Правильно. Нужно ехать именно на Васильевский… Не домой, а именно на Васильевский, где после развода Вера жила с матерью и Мишкой. Мишка там, и нужно ехать туда.

Открыла теща. Глаза ее сразу же наполнились слезами. Она обняла Карцева, повисла на нем и слабо закричала:

— Шуренька!.. Шуренька!.. Пропала моя доченька, пропала!..

Карцев беспомощно погладил ее по голове:

— Тихо, тихо, мама… Мишку напугаете…

Теща всхлипнула и застонала:

— Сидит, маленький, сиротинушка моя, да все про мамочку спрашивает!..

Карцев почувствовал, что теща врет. Он отстранил ее и пошел в конец длинного коридора. Он шел, и за его спиной тихонько приоткрывались двери соседних комнат.

Когда Карцев распахнул дверь, Мишка растерянно улыбнулся и слез с дивана. Он стоял загорелый, коротко постриженный и поэтому немного чужой. Карцев шагнул вперед, и что-то горячее подступило к глазам и перехватило горло. Мишка стал расплываться и терять очертания.
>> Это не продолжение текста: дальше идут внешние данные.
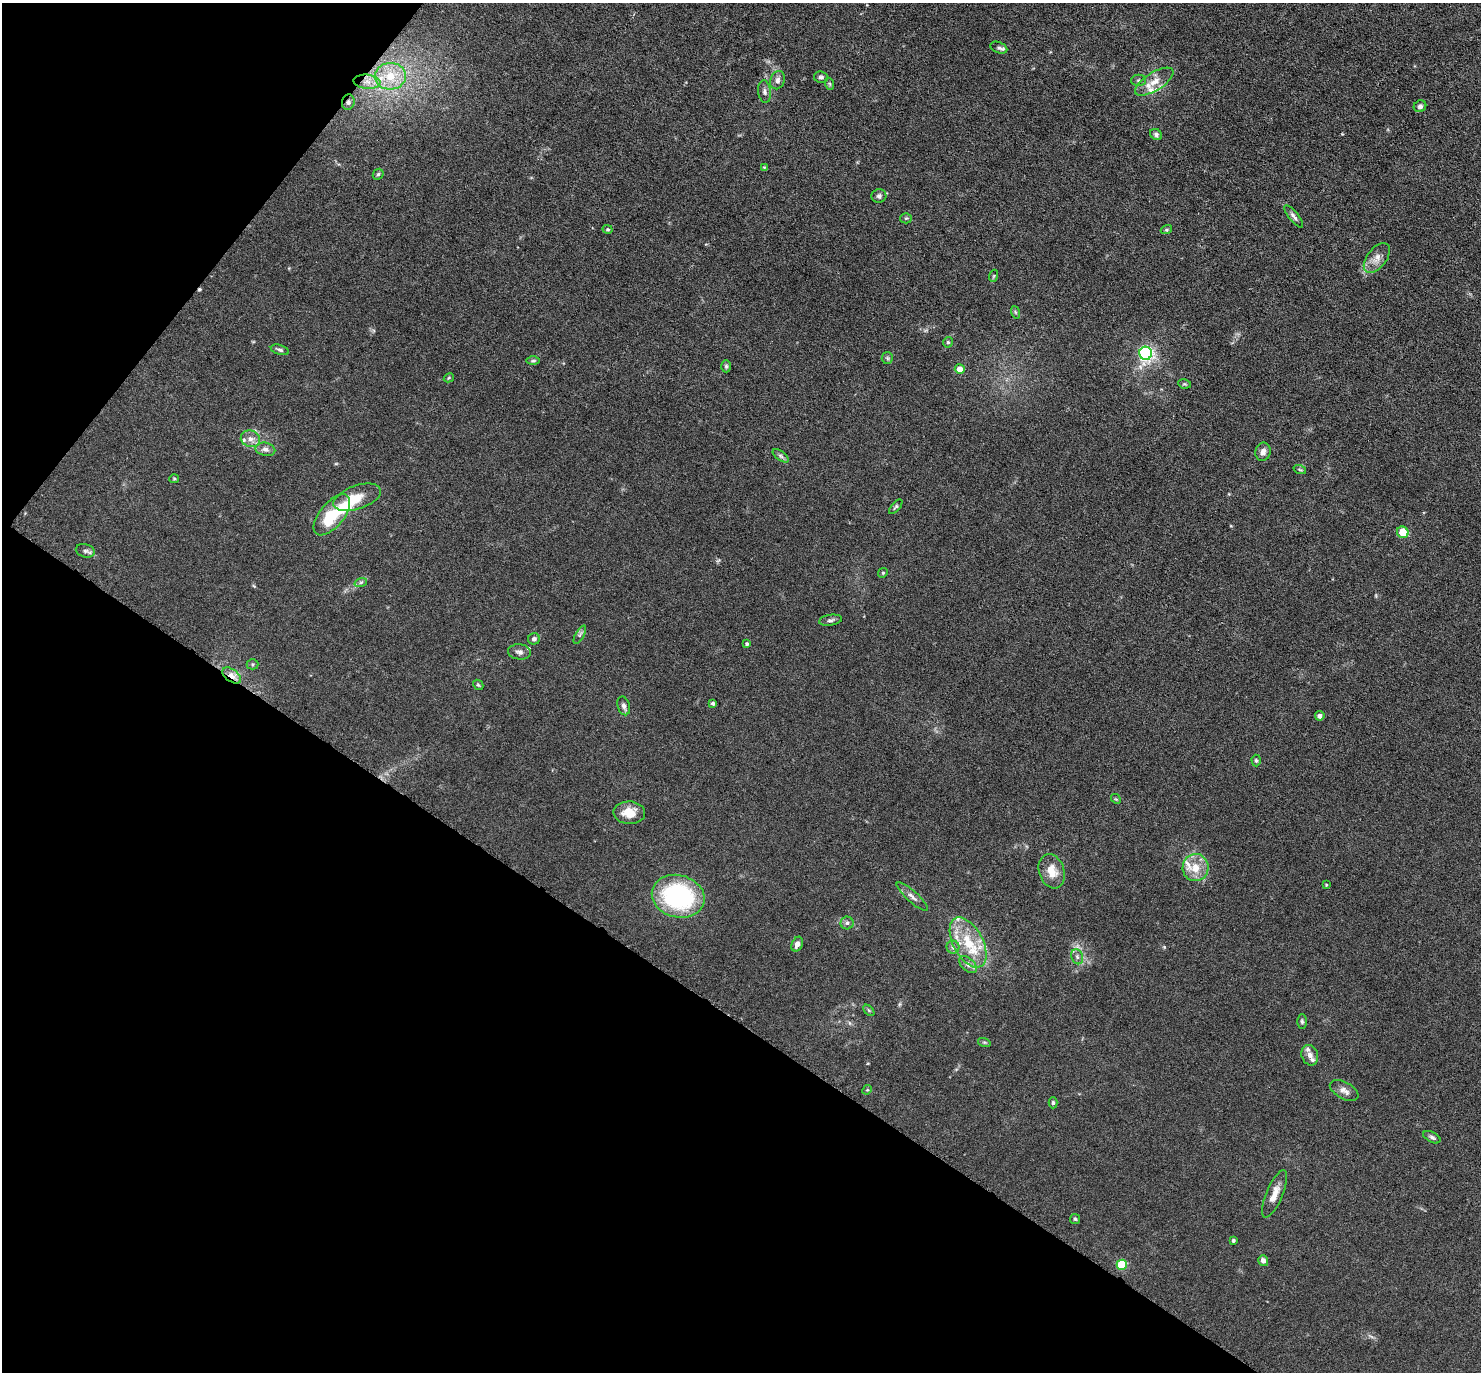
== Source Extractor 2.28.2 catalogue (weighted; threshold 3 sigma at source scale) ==
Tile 9 of 4 x 4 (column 1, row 3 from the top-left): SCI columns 44-1522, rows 1817-3186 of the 6087 x 6078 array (HDU 1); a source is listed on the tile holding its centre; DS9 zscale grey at full resolution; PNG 1483 x 1374 px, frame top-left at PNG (2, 3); each listed source drawn as its Kron ellipse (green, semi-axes under 4 px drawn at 4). Shown black and unused: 32% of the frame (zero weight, under 3 of 6 exposures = <1% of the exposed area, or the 3 px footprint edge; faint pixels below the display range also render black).
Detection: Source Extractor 2.28.2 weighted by HDU 2 'WHT'; one run over the whole footprint, this tile lists its part. Background 0.0333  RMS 0.0038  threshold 0.0155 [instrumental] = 3 sigma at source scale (4.09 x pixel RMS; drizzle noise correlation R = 1.36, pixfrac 0.8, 0.05/0.05 arcsec/px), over >= 5 px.
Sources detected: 92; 1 inside a brighter object's white glare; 1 cosmic-ray / hot-pixel residue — neither listed nor drawn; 8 inside a brighter listed object's ellipse — not listed separately; the other 82 listed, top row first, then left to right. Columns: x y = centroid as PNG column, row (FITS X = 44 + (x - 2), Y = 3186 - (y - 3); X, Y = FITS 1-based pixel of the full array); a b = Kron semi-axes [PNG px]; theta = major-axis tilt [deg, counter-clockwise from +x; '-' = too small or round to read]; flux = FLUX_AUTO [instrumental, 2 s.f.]
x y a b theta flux
999 48 9 5 -21 0.91
390 76 15 13 4 8.8
821 77 7 5 -9 0.83
777 80 9 7 69 1.4
1138 80 7 5 1 0.73
367 82 13 7 -5 3.1
1154 82 22 9 32 4.6
830 84 6 4 -71 0.48
764 92 11 6 -84 1.2
348 102 8 6 75 1
1420 106 6 5 - 1
1156 134 6 5 - 0.84
764 167 4 3 - 0.28
378 174 6 5 - 0.54
879 196 7 7 - 1
1294 216 14 4 -51 1.2
906 218 5 5 - 0.49
608 229 5 4 - 0.46
1166 230 6 3 19 0.34
1377 258 17 9 52 3.1
993 276 6 4 70 0.45
1015 312 6 4 -71 0.5
948 342 5 4 - 0.57
280 350 9 4 -17 0.8
1146 353 6 6 - 55
887 358 6 5 - 0.59
533 361 6 4 0 0.63
726 366 6 5 - 0.56
960 369 5 5 - 3.7
449 378 5 4 - 0.38
1185 384 6 4 -10 0.48
250 439 10 8 -19 2.2
265 449 10 6 -12 1.5
1263 452 9 7 78 1.6
781 456 9 4 -36 0.89
1300 470 6 4 -19 0.53
174 479 5 4 - 0.38
357 497 25 11 19 7
896 507 9 4 49 0.56
332 515 24 12 50 14
1403 532 6 5 - 6.3
85 551 10 6 -14 1.1
883 573 5 4 - 0.47
361 582 6 4 19 0.63
830 620 11 5 8 0.97
580 635 10 4 61 0.8
534 639 6 5 - 1
747 644 4 4 - 0.6
519 652 11 7 -4 1.4
253 664 6 5 - 0.53
232 675 11 6 -36 2.4
478 685 6 4 -42 0.47
713 703 4 3 - 0.66
624 706 9 6 -75 1.4
1320 716 5 5 - 1.3
1256 761 6 4 -87 0.61
1116 799 5 4 - 0.41
629 813 16 11 -2 5.7
1195 868 13 13 - 5.7
1052 871 17 12 -71 5.4
1326 885 3 3 - 0.35
678 896 27 21 -15 45
912 897 20 5 -42 1.8
847 923 6 6 - 0.9
968 942 27 15 -61 13
797 944 7 5 67 1.6
953 947 6 6 - 0.95
1077 957 8 5 -69 0.95
968 965 10 6 -44 1.6
869 1010 7 4 -45 0.49
1302 1021 7 5 -89 0.66
984 1042 6 4 -18 0.53
1310 1055 10 8 -70 1.8
867 1090 5 4 - 0.38
1344 1091 16 8 -29 2.1
1053 1103 5 4 - 0.62
1432 1137 9 5 -28 0.88
1274 1194 25 8 67 3.9
1075 1219 5 5 - 0.49
1233 1241 3 3 - 0.55
1263 1261 5 5 - 1.5
1122 1265 5 5 - 16
Overlapping masked pixels (flux is a lower limit): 2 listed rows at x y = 348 102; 232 675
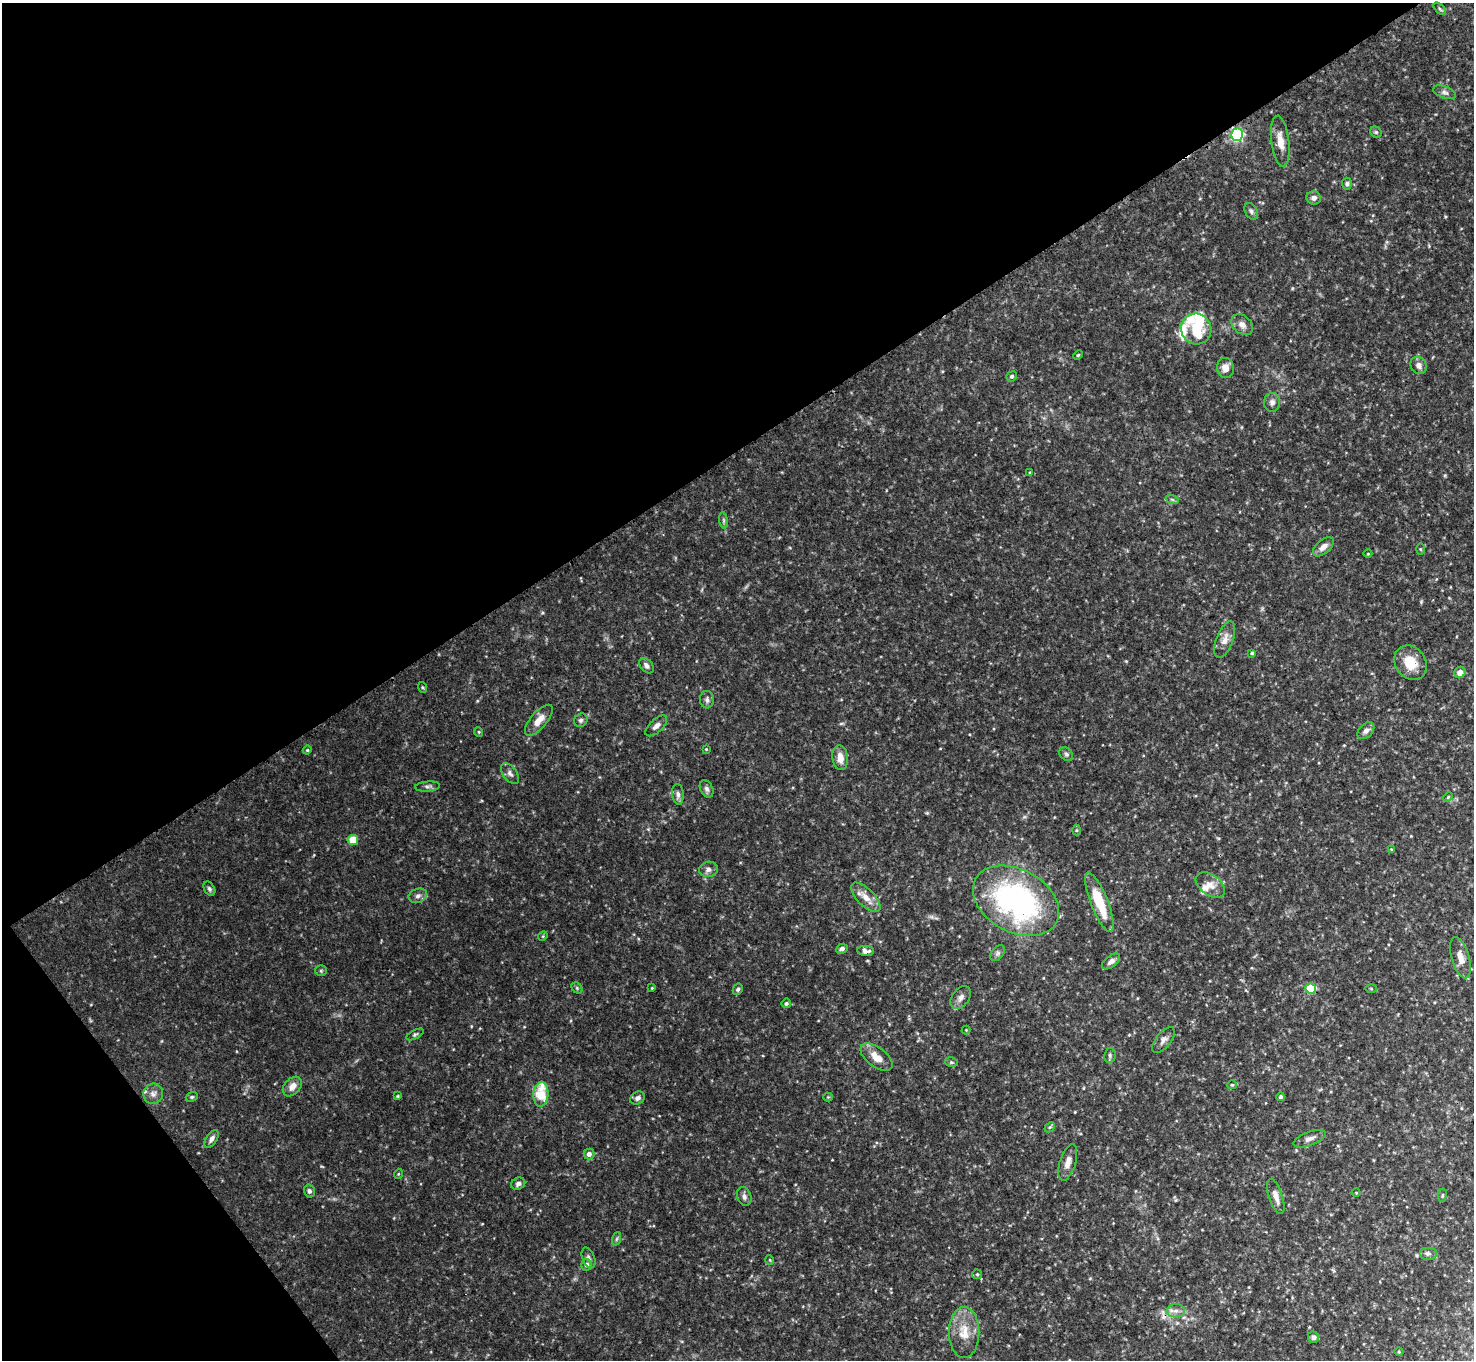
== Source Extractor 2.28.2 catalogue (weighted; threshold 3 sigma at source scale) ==
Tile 5 of 4 x 4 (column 1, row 2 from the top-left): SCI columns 15-1486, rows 3034-4391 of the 5915 x 5917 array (HDU 1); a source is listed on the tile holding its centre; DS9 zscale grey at full resolution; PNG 1476 x 1362 px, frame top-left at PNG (2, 3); each listed source drawn as its Kron ellipse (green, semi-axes under 4 px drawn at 4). Shown black and unused: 37% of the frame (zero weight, under 3 of 4 exposures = <1% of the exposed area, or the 3 px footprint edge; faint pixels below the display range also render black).
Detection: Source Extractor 2.28.2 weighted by HDU 2 'WHT'; one run over the whole footprint, this tile lists its part. Background 0.133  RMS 0.0052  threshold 0.0235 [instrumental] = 3 sigma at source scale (4.5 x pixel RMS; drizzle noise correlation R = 1.50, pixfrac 1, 0.05/0.05 arcsec/px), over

Карцев судорожно втянул сквозь стиснутые зубы воздух и, спасая себя, подхватил Мишку на руки.

— Папа… — сказал Мишка и затрепыхался.

Но Карцев еще сильнее прижал его к себе и зарылся лицом в несвежую Мишкину рубашонку. Мишка затих, и Карцев слушал, как мелко и часто стучало его сердце…

В субботу Вера отпросилась у своего шефа — заведующего кафедрой невропатологии профессора Зандберга — за час до общего окончания работы.

Зандберг сидел в ординаторской и пил холодный чай вприкуску. Рукава халата у него были закатаны по локоть, открывая толстые веснушчатые руки, густо поросшие седыми волосами.

— Что-нибудь дома? — спросил Зандберг. — Мишка заболел?